Researchers develop innovative nanotechnology

(Daily file photo by Ben Pope)

Technological Institute, 2145 Sheridan Road. Nathan Gianneschi, a professor of materials science and engineering and biomedical engineering in McCormick, co-led a development of new nanotechnology.

Andrea Bian, Summer Managing Editor

A multidisciplinary team of researchers at Northwestern and the University of Tennessee, Knoxville, have developed a new technique of electron microscopy that allows examination of nanoscale tubular materials while they form liquids.

The technique, known as variable temperature liquid-phase transmission electron microscopy (VT-LPTEM), is a first in the field of nanomaterial technology. It gives researchers the ability to examine nanomaterials while they are “alive,” as opposed to the static state they had to be examined in prior to the technology.

Chemistry and engineering Prof. Nathan Gianneschi co-led the study with David Jenkins, associate professor of chemistry at the University of Tennessee. Gianneschi is also the associate director of the International Institute for Nanotechnology.

The significance of LPTEM can be compared to the development of live-cell imaging in biology in the 20th century. Live-cell imaging gave scientists the ability to study cells as they developed and engaged in vital functions, whereas before the development, scientists could only study dead cells.

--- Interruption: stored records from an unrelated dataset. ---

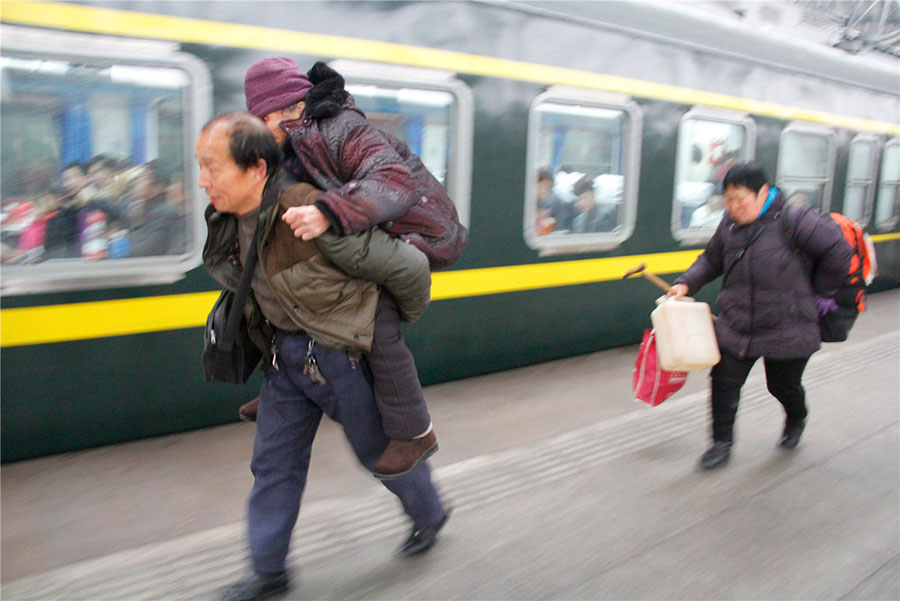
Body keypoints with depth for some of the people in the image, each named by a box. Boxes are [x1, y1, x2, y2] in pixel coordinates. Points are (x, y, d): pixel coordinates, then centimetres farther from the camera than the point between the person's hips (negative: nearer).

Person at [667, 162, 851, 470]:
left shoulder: (793, 220, -18)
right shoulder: (729, 225, 0)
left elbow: (838, 253, -10)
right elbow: (711, 260, 14)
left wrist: (819, 293, -1)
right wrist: (686, 283, -1)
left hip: (787, 331, -4)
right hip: (735, 328, 4)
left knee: (783, 386, 15)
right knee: (724, 383, 0)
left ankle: (796, 420, 50)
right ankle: (722, 443, 18)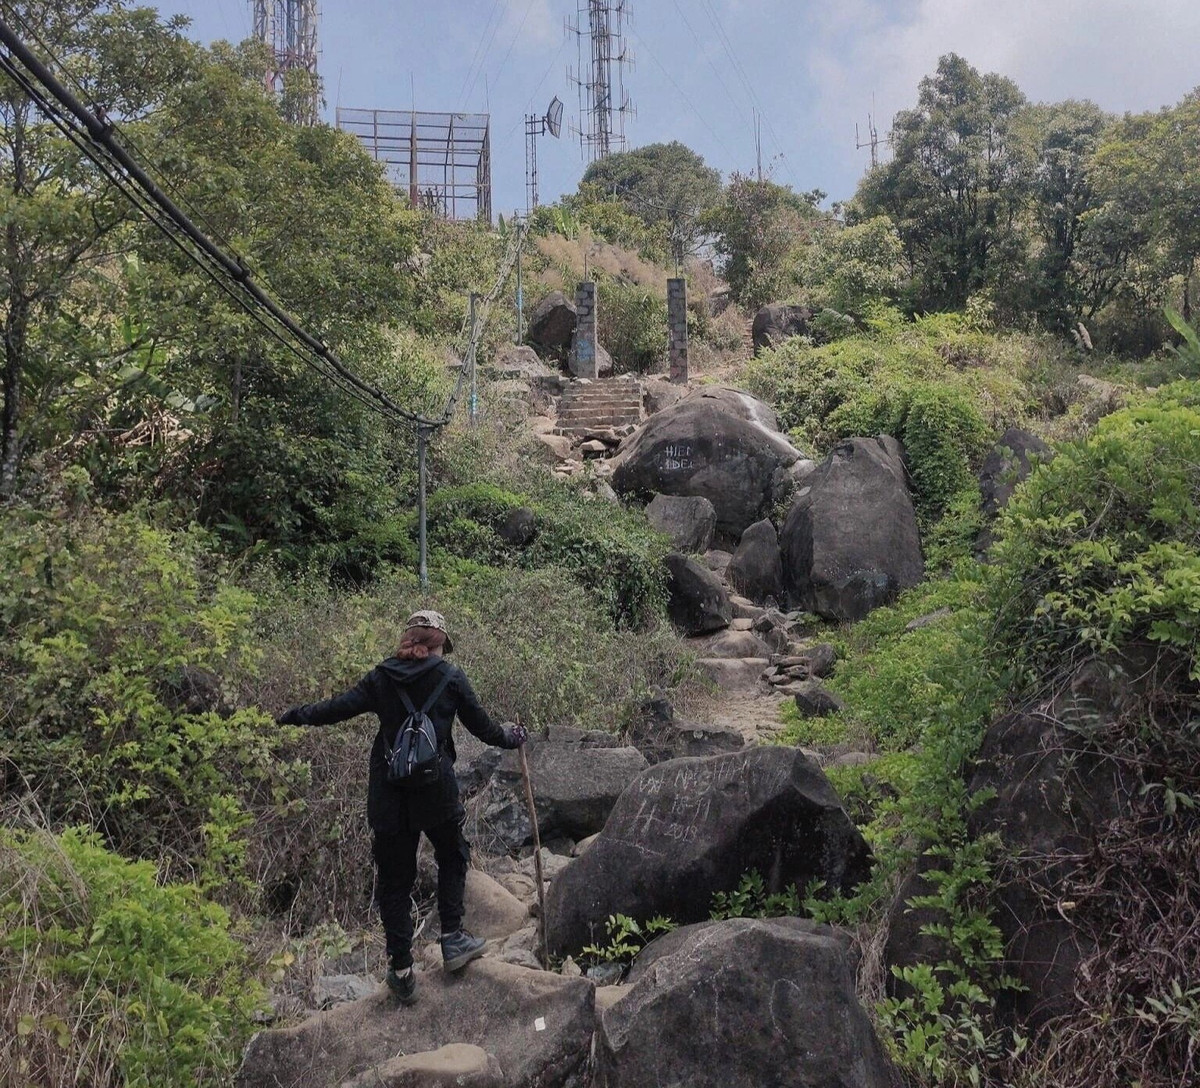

LPTEM can give researchers a similar ability to study nanomaterials while they actively develop and form liquids, rather than study fixed, static nanomaterials.

“We think LPTEM could do for nanoscience what live-cell light microscopy has done for biology,” Gianneschi said.

The research paper, “Elucidating the growth of metal-organic nanotubes combining isoreticular synthesis with liquid-cell transmission electron microscopy,” was published in the Journal of the American Chemical Society this past week.